[Material for this exercise]:
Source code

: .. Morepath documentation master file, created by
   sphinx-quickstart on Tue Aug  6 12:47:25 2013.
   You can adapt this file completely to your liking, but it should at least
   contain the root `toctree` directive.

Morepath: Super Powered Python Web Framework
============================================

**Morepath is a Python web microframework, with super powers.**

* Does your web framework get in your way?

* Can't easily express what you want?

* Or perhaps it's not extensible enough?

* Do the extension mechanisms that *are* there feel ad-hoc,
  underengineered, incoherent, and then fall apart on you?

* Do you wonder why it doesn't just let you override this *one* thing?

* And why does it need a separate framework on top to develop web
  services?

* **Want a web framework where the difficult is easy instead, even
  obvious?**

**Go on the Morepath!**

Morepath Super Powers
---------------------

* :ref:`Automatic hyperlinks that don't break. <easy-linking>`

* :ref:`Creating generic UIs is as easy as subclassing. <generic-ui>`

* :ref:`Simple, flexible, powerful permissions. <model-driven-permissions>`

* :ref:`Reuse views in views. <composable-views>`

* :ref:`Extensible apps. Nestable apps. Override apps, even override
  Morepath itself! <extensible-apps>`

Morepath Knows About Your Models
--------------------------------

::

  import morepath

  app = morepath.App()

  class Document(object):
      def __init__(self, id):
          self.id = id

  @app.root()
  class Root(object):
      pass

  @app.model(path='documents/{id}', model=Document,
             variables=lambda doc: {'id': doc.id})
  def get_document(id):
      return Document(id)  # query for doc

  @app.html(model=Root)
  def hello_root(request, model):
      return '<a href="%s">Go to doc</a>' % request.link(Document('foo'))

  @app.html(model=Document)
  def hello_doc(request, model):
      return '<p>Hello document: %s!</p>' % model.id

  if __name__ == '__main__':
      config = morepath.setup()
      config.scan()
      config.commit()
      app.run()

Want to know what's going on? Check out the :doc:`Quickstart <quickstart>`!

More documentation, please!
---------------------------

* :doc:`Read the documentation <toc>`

[What you will do]:
Would you output, unchanged, each line from the start of the records to the line that holds "Morepath: Super Powered Python Web Framework", both included and nothing else?

[Result of this task]:
Source code

: .. Morepath documentation master file, created by
   sphinx-quickstart on Tue Aug  6 12:47:25 2013.
   You can adapt this file completely to your liking, but it should at least
   contain the root `toctree` directive.

Morepath: Super Powered Python Web Framework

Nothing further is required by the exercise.